Tropical Style

The Best Way to eradicate Palmetto Bushes

It looked like such an attractive way to fill out a sunny corner, but when that shrubby saw palmetto (Serenoa repens) grew to its highest possible spread of 18 feet, it looked more like it was out to devour the neighborhood. Worse still, though it requires just a few minutes to plant among those “little hands,” it can take years to eliminate them. Get rid of your palmettos with a plan and plenty of patience.

Palmetto Facts

Saw palmetto and cabbage palm are North American natives. With saw palmetto, waxy, fan-shaped leaves sit atop short, stout stems that develop from under ground level, emerging as the plant ages. The enthusiasts rise from 2 to 8 feet above ground. Palmettos flower between February and April. The white flowers are followed by fruits known as drupesthat ripen throughout the summer until September and October. The plants have been fire-adapted and bloom best after fire years. Other palmettos, for example, cabbage palm (Sabal palmetto), South Carolina’s state tree, grow taller but share several features with the saw palmetto.

Managing Palmetto

Palmettos’ strong underground stems not just help them to survive flames but additionally provide starts for new plants together with the first plant. Reducing these suckers under the soil line might hold back the spread of this palmetto temporarily, but the subterranean segments of the plant will simply develop more massive, eventually forcing more growth than could be controlled. Eventually, the roots will reach out beyond the initial ring of suckers, invading the surrounding plantings with suckers. In locations where flames cleared other vegetation or where palmetto suckers have never been effectively managed, the plant can become invasive, crowding out other plants.

Options

Reducing back palmettos promotes their strong roots to spread and create more suckers; burning them just promotes flowering and production of seed the next year. Mechanical control by itself doesn’t knock out a palmetto cluster, but, paired with herbicide programs, the strategy can wear the plant out. Several herbicides are effective on saw palmetto — the University of Florida’s IFAS Extension indicates a combination of triclopyr ester and metsulfuron and Texas A&M; University’s AgriLife extension recommends a combination of metsulfuron methyl, dicamba and 2,4-D. Check with a native Master Gardener chapter or university agricultural extension for herbicide recommendations to your region.

Timing

Use a combination of cutting and herbicide to “do in” problem palmettos.
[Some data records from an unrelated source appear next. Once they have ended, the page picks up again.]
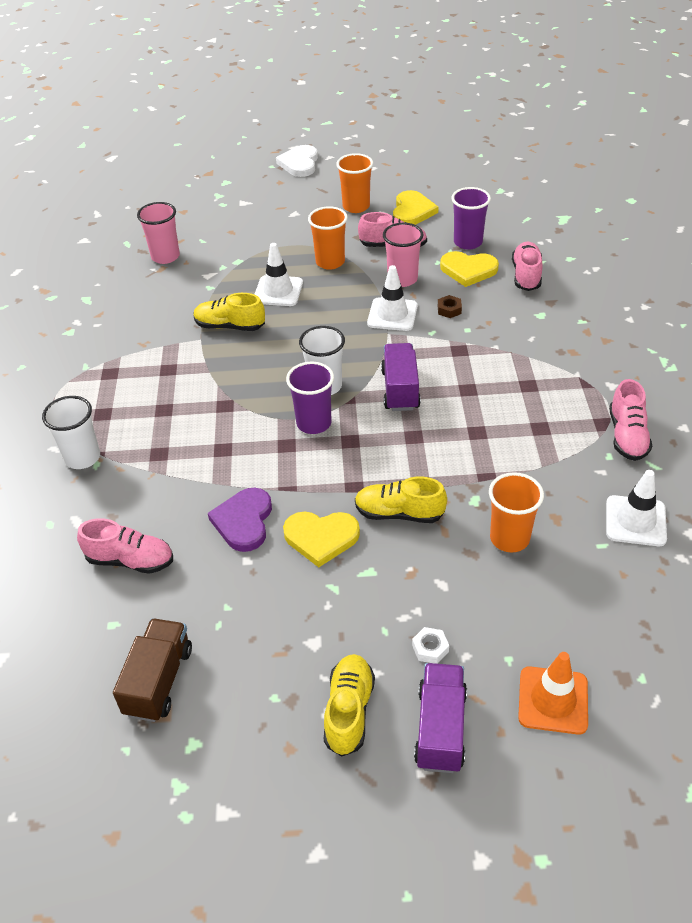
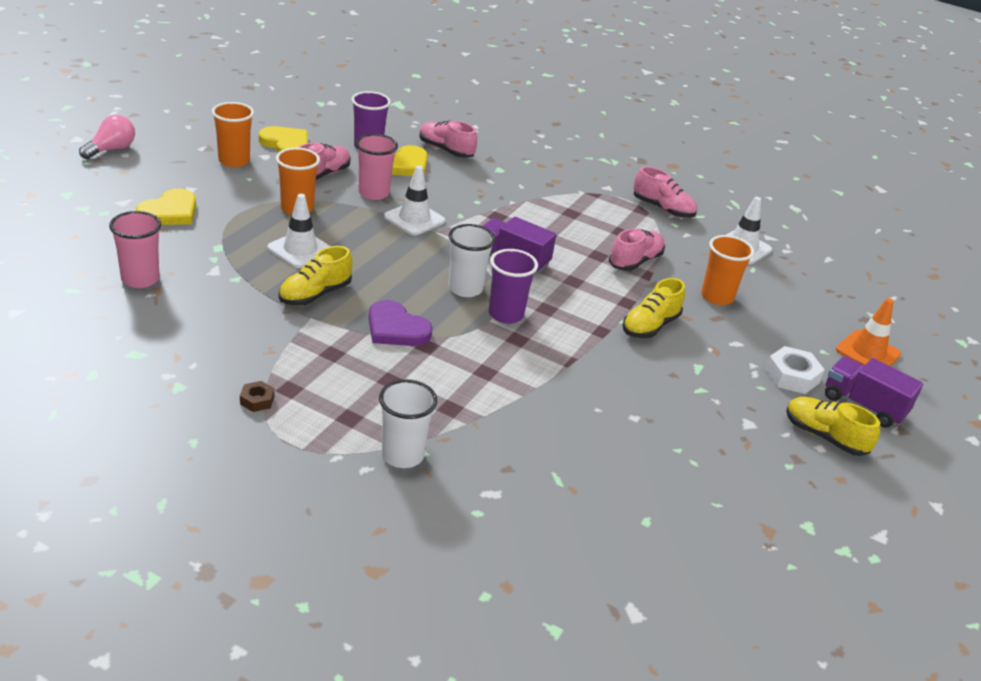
camera: 65 degrees left, 10 degrees down
(130, 560) = (576, 480): pink shoe -> pink shoe (635, 261)
(159, 681) = (731, 519): brown truck -> none
(244, 521) = (588, 399): purple heart -> purple heart (396, 328)
(299, 163) = (111, 149): white heart -> pink light bulb
(321, 538) = (643, 371): yellow heart -> yellow heart (169, 212)
(430, 648) = (792, 376): white nut -> white nut, size x1.74
(449, 310) = (443, 196): brown nut -> brown nut (257, 400)

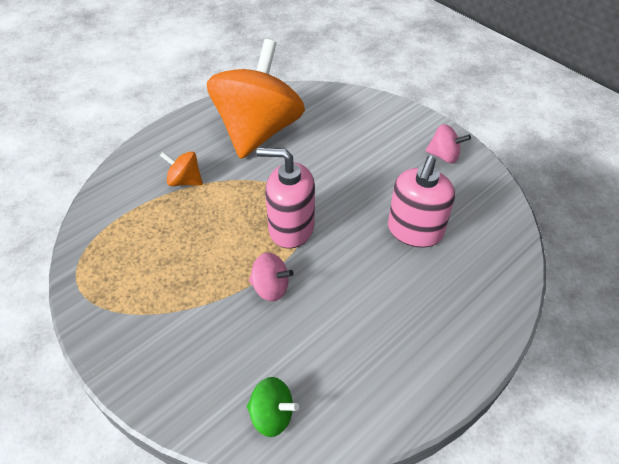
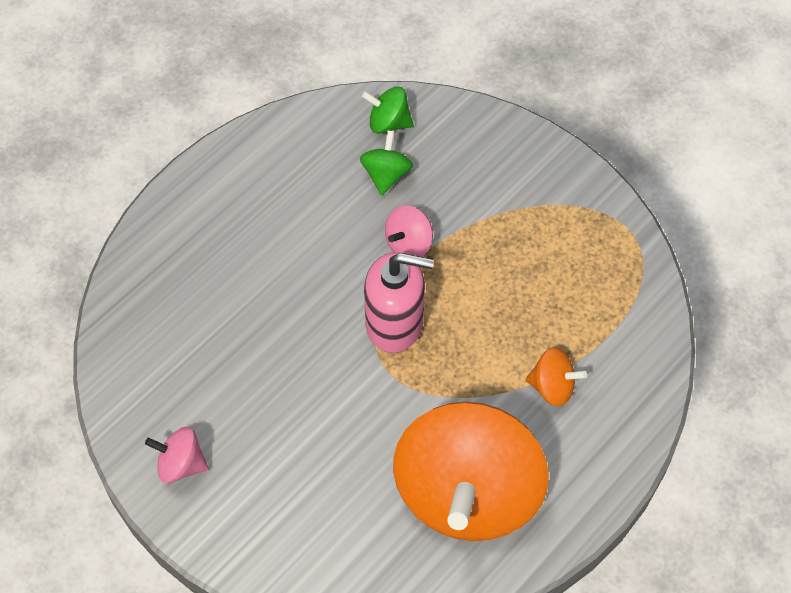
camera: 175 degrees right, 10 degrees up
(270, 287) = (409, 244): pink spinning top -> pink spinning top turned 60 degrees counterclockwise
(282, 354) = (386, 175): none -> green spinning top
(415, 231) = (236, 331): pink soap dispenser -> none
Starting in spring, mow the plants as far down to the ground as possible with a brush mower before or during flowering. As plants begin growing again in late summer or early fall, apply herbicide at the suggested rate and repeat broadcast or spot applications as directed on the package. If no growth occurs the next spring, then remove the subterranean stems having a stump grinder as far below the soil’s surface since the machine reaches. If the plants begin growing again, however, the cut-and-poison cycle has to be repeated for a second year.